Bank loans and mortgage rates extended to customers are then set at a generally stable gross margin percentage higher than the cost of the funding.

As baseline funding rates set by the RBA rise, the same percentage in the gross margin on a higher baseline equals a higher dollar return on the bottom line.

With the bottom line improving without the need to increase loan loss reserves as the majority of customers are experiencing a tight labour market, QFN has marginally outperformed the broader ASX 200 index ASX:STW (STW) over the last month.

With the value of residential dwellings surpassing AUD$8tn in 2021 and a large proportion either on a floating rate or soon rolling into a floating rate mortgage, the financial sector has its eyes set on a swelling revenue stream.


In its recent earnings announcement, JP Morgan Chase Bank NYSE:JPM (JPM) set aside more funds to cover potential future loan losses. This is not a uniform view held by all international banks as not all markets are at the same end of the supply chain. Australian banks do not carry the same level of international exposure that the US banking behemoths do.

Certainly, Europe has struggled under higher energy prices in recent months and is looking more vulnerable in its industrial sector, which may present itself in the coming months in weaker employment figures. Other nations and industries, particularly raw material exporters, have fared rather well.
------------------------------------------------------------
### PROBLEM SET
1. From the passage on bank lending margins, extract the text starting with "With the value" and going on through "swelling revenue stream.".
2. Condense the paragraph in the passage on bank lending margins that opens with "In its recent earnings announcement" into a short bulleted list that keeps its main facts.
3. Supply what follows in the passage on bank lending margins, picking up after its final sentence.

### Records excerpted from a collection
------------------------------------------------------------
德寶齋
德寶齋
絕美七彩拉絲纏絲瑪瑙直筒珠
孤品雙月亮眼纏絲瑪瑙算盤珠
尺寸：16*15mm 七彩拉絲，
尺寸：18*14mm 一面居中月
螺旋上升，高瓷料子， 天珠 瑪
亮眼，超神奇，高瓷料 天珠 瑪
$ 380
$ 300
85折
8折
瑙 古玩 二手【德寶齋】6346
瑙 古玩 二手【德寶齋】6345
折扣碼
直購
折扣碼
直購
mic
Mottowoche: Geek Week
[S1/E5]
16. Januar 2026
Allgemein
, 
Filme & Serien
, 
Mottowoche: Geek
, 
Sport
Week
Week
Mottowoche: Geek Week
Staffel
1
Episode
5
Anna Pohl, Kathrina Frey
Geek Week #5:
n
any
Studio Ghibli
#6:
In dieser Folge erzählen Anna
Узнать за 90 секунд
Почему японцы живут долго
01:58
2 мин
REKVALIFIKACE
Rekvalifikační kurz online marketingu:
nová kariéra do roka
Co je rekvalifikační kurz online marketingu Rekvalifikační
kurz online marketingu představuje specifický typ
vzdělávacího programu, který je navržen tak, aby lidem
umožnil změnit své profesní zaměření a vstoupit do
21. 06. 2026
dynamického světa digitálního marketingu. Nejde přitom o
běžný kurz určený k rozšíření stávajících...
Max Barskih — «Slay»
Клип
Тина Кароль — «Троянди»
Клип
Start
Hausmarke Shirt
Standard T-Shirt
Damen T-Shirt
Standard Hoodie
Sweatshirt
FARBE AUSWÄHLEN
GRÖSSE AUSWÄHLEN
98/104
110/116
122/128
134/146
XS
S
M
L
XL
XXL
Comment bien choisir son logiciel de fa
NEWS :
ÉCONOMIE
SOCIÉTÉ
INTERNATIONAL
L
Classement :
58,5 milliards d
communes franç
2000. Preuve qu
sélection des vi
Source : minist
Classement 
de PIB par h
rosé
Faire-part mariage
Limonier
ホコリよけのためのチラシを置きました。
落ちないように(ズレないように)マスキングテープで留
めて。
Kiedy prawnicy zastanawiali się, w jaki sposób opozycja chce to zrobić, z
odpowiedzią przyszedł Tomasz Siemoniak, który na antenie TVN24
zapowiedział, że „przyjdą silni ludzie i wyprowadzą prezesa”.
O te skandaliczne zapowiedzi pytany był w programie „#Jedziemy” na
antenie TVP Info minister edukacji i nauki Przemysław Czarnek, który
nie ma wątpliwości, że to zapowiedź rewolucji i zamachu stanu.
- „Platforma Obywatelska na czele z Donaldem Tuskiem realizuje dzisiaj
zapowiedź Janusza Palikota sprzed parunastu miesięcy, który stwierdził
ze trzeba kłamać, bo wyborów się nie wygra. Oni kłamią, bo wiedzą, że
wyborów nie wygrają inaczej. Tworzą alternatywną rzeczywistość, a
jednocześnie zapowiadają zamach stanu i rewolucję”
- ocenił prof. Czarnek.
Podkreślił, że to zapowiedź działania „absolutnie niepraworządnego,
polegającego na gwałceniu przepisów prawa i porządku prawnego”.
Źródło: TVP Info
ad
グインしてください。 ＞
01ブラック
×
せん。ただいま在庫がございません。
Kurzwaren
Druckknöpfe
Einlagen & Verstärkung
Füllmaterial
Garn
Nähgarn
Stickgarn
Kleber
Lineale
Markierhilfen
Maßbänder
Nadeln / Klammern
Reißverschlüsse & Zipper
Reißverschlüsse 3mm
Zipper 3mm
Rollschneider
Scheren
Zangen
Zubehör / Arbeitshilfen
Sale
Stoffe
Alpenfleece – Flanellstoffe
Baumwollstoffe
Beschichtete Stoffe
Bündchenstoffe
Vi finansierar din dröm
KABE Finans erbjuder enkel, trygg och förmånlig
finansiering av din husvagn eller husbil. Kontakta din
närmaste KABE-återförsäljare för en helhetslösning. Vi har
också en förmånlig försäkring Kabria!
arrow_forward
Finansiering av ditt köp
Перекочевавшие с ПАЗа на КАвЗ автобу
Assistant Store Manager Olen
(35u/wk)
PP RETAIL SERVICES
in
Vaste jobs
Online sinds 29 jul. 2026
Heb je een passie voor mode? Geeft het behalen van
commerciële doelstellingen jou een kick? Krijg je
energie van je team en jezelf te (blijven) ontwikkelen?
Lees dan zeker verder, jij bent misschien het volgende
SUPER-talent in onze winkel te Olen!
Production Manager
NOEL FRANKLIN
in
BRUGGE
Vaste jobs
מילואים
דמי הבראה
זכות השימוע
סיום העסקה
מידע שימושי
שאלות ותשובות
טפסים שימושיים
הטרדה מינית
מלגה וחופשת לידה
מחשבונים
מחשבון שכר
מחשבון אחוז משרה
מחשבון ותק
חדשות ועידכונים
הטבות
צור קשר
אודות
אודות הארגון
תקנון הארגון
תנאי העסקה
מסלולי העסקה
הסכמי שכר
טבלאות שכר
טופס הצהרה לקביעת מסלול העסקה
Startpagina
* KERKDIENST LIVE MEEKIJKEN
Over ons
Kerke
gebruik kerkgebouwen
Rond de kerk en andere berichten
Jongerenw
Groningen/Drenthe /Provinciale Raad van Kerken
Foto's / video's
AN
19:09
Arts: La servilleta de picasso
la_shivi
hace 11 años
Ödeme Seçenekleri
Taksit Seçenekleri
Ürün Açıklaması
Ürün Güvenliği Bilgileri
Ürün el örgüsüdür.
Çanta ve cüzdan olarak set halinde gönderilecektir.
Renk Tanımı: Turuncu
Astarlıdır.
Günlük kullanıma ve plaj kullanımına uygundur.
------------------------------------------------------------
### TASK-BY-TASK RESULTS
1.
With the value of residential dwellings surpassing AUD$8tn in 2021 and a large proportion either on a floating rate or soon rolling into a floating rate mortgage, the financial sector has its eyes set on a swelling revenue stream.

2.
- JP Morgan Chase (NYSE:JPM) set aside more funds in its recent earnings announcement to cover potential future loan losses.
- International banks do not all share this view, because not all markets are at the same end of the supply chain.
- Australian banks carry less international exposure than the large US banks.

3.
Australia’s trade surplus from its positioning as a large resource supplier to an international customer base has resulted in high employment both directly and indirectly in downstream services.

A robust labour market will alleviate many of the worries that banks may have when allocating funds to borrowers. While employment remains high, despite record house prices and aggregate mortgage values, additional loan loss provisioning requirements are mitigated, further boosting the banks’ bottom line.


Some international banks are beginning to sound alarm bells over the near-future economic conditions. While the labour market remains tight in Australia, the big four will find rich pastures and QFN holdings are likely to find easy sailing.